Expansion in Fort Lauderdale puts JetBlue in direct competition with ultra-low-cost carrier Spirit, which is based at the airport. Although this competition is significant, JetBlue’s hard product differentiates it from Spirit.

"We have a significant revenue premium to Spirit, which offsets our seat-density difference," Hayes said. Jetblue’s Airbus A320s have 150 seats in a one-class configuration, while Spirit operates its A320s with 178 seats, including four premium-economy seats.

The carrier’s Florida and Caribbean routes have been "incredibly profitable," said CFO Mark Powers. "The ramp-up period for those routes to become profitable is much shorter than for other cities." JetBlue sees Fort Lauderdale as a "terrific opportunity," because Broward County is investing heavily in improving the airport and runway infrastructure. Second, the passenger catchment area is large, particularly for the kinds of passengers JetBlue targets, and fares have typically been high. Expansion at Fort Lauderdale allows JetBlue to tap more high-value customers than it would if it were to serve Miami, which American Airlines dominates.

"We see potential in a hybrid position as a high-value leisure and business carrier," Powers said. The carrier is investing in its on-board product; JetBlue recently unveiled its new broadband Wi-Fi service and will soon begin operating A321s with lie-flat seats in a premium cabin.

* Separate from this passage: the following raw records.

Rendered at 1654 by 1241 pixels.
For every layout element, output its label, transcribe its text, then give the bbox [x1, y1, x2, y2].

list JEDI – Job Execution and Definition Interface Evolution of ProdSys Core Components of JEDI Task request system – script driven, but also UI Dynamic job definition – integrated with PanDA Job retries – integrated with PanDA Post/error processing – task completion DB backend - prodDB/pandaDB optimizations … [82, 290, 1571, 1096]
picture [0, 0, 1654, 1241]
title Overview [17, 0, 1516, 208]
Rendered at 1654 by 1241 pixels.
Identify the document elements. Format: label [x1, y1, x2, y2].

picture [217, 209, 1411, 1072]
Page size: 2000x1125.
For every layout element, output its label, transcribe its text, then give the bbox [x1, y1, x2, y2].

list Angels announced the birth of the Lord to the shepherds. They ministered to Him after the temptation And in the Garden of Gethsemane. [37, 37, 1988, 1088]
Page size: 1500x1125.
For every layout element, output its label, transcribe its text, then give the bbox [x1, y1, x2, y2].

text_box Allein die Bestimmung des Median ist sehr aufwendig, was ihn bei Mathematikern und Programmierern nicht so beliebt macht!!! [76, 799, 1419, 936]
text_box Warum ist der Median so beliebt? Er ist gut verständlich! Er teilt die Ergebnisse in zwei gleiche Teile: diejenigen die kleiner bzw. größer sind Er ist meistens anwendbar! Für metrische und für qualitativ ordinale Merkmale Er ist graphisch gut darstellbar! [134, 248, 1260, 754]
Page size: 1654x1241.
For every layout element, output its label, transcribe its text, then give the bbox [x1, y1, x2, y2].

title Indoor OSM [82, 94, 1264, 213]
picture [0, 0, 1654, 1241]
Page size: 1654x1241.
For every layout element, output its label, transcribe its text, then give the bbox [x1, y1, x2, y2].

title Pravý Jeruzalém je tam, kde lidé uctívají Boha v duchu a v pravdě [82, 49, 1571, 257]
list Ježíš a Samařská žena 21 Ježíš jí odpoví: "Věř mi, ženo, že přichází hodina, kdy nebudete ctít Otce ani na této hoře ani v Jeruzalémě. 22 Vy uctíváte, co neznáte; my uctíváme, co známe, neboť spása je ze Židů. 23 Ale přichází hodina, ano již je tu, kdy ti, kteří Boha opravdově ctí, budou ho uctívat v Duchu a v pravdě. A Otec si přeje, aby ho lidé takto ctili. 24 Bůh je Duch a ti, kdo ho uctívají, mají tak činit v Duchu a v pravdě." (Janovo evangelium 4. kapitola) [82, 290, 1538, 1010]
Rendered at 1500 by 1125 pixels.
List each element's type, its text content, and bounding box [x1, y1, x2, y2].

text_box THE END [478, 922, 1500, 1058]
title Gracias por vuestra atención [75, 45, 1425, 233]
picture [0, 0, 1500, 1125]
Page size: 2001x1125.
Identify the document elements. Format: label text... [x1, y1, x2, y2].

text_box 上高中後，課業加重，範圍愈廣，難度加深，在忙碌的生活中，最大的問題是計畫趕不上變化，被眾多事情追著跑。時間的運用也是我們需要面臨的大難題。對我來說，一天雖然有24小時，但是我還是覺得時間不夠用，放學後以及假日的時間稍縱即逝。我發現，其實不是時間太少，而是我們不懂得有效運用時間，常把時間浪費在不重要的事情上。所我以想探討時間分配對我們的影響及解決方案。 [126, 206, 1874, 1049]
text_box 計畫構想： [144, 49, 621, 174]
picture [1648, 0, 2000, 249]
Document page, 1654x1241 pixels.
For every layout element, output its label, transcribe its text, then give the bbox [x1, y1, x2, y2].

These changes don’t mark a shift in strategy but an evolution, Atmosphere Research founder Henry Harteveldt said. "Fort Lauderdale is an attractive leisure destination, providing access to much of South Florida and to cruise lines, and is a growing convention market," he said.

The carrier is positioning itself to be a major player in the Latin America market, despite the dominance American has in the market from Miami. "If JetBlue starts to deploy its Mint [premium product] on flights to Lima and Bogota, the airline becomes much more attractive to the premium leisure traveler," Harteveldt said.

JetBlue’s changes to its loyalty program, continued expansion in Latin America and premium product signal that the carrier could be a more credible competitor the major network airlines and Southwest, Harteveldt said. But JetBlue could find itself hamstrung if it doesn’t develop a mid-continent hub. Doing so would "unlock the value in its network and make it more appealing to the business traveler, he adds.